Argentina’s President risks FURY with 'historic' event on long-term Falkland Islands plan
And Daniel Filmus, Argentina's Secretary for Matters Relating to the Falkland Islands, claimed the "historic" event would underline how seriously his country was prepared to push its claim to the remote archipelago in the south Atlantic - while taking a swipe at the UK. Mr Filmus confirmed Mr Fernandez, who was elected last year, will lead the meeting during a conference call with journalists.
He said: "Two hundred years after our country's takeover of the Malvinas, the National Council will meet for the first time that same day in the afternoon.
"Friday is going to be an historic day in which the Council will begin to debate state policies and medium and long-term strategies on the Malvinas issue, not tied to electoral calendars."
The meeting is choreographed to coincide with a controversial ceremony commemorating the 200th anniversary of the first time the Argentinian flag was raised on the islands in 1820 by David Jewett, commander of the Argentine navy.
Mr Fernandez's flag-waving ceremony will be broadcast live across the nation.
The move is regarded as highly provocative among islanders themselves, coming barely two years before the 40th anniversary of Argentina's invasion of the Falklands in 1982.
The council will also include representatives of the parliamentary political opposition, the academic and legal world, the province of Tierra del Fuego as well as former soldiers.
Mr Filmus told reporters Argentina would not embark upon "any strategy that involves violence", recalling that "the very Argentine Constitution voted in 1994 establishes that the claims will be through peaceful and diplomatic channels".
However, he added: "We have set ourselves in this Government to insist on the issue of sovereignty and the call for dialogue with the UK in all the forums and organisations in which we have participation as a country, be it the UN, the OAS, Mercosur and so many others."
Mr Filmus also emphasised the importance of a "consensus" achieved in the National Congress with the other two laws intended to "guarantee territorial sovereignty and defend the natural resources of the 45 million Argentine men and women".
The legislation, ratified earlier this year, seeks to establish the outer limit of Argentina's continental shelf and raise the penalties and fines for those who exercise what it claims to be "illegal" fishing in Argentine waters - although Argentinian laws have no jurisdiction in the Falklands, which is a British Overseas Territory.
Referring to the British garrison on the Falklands, Mr Filmus said: "Argentina together with all the countries with coasts on the South Atlantic (three from America and 23 from Africa), considers it an unnecessary provocation for Great Britain to maintain a military base of that magnitude in an area, considered by us, a peace zone."

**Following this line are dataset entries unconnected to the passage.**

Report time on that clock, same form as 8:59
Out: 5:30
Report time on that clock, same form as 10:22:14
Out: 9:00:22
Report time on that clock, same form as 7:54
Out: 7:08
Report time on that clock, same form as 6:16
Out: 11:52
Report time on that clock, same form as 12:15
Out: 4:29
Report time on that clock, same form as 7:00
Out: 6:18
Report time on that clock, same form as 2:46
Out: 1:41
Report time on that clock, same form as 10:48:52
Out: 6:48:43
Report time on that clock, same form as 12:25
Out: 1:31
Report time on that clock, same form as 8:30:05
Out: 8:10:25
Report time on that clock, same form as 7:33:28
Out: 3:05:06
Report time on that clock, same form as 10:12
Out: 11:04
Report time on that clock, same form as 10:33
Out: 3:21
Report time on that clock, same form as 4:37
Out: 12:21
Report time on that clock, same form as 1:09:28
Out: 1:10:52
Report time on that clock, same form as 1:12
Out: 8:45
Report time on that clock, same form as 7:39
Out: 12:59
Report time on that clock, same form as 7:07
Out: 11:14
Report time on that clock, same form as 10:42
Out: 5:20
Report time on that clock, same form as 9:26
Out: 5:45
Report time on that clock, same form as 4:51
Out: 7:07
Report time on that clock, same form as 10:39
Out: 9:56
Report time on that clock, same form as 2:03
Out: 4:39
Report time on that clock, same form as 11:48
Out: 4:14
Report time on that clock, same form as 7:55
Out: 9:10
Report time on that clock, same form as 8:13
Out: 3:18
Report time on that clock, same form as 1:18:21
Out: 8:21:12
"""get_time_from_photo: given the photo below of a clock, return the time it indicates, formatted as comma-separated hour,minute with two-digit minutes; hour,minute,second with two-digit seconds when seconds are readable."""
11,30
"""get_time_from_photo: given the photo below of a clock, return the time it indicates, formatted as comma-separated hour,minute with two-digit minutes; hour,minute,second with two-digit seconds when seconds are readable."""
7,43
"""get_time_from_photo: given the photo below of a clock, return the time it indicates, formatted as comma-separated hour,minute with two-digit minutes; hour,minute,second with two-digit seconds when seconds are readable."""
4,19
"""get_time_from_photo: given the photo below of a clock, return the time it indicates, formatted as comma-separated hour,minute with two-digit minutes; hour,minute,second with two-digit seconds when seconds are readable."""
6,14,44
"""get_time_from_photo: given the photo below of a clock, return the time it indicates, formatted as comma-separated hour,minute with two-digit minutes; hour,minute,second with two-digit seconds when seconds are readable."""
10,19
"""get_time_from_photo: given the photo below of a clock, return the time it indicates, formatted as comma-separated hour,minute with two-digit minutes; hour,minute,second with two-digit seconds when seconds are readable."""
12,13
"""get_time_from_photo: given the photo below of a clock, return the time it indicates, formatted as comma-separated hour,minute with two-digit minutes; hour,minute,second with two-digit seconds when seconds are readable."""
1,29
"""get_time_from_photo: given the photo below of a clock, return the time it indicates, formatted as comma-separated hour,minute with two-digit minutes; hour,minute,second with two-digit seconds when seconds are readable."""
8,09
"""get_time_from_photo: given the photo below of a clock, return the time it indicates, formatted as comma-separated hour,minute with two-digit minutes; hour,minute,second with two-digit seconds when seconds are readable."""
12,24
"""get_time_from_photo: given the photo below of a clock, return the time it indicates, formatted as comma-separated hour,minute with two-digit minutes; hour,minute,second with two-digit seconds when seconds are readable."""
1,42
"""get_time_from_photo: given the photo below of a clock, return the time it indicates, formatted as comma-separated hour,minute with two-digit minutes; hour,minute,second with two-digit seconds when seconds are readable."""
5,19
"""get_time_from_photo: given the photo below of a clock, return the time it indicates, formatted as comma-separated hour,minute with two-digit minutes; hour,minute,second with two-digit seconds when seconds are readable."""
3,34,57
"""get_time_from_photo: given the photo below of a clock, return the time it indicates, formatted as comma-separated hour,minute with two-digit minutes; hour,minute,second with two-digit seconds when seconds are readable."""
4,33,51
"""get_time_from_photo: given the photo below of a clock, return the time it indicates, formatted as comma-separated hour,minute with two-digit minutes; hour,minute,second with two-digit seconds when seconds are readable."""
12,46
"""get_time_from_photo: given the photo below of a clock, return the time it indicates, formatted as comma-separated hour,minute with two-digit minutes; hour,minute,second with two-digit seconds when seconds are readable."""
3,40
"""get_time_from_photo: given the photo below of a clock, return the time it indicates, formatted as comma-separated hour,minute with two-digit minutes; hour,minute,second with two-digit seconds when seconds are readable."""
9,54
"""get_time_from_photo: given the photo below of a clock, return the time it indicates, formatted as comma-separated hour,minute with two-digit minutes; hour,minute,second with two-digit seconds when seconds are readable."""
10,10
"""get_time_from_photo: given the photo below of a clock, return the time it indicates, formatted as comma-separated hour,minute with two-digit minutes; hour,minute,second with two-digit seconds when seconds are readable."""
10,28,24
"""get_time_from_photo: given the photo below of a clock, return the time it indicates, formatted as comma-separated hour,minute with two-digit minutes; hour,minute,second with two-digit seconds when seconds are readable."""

His mention of other nations is a likely reference to a resolution passed by the C-24 committee of the United Nations earlier this year calling for the resumption of sovereignty talks.
Argentina has frequently sought to use the UN as a vehicle for its ambitions, and Mr Fernandez raised the issue during his speech to the United Nations general assembly in September.
In response, Tory MP Andrew Rosindell, chairman of the All-Party Parliamentary Group on the British Overseas Territories, told Express.co.uk: "For Argentina, where there is currently a nationwide quarantine until October 11, and where 470 deaths were tragically recorded on Tuesday, the speech of their President should have been particularly important.
"Unfortunately and inexplicably, President Alberto Fernandez used some of his precious time at the electronic podium talking about the Falkland Islands, in a foolish attempt to distract from the enormous problems he faces at home.
"The UK Government is absolutely clear that the future of the Falkland Islands is up to the people of the Falkland Islands.
"In 2013, the Falkland Islands emphatically told the Argentinian government that they are proud to be British and intend to remain British.
"On a turnout of 92 percent, just three people voted against remaining as an Overseas Territory of the United Kingdom.
"It is unbelievably boring to have to continuously remind the Argentinian government of this basic, democratic right to self-determination."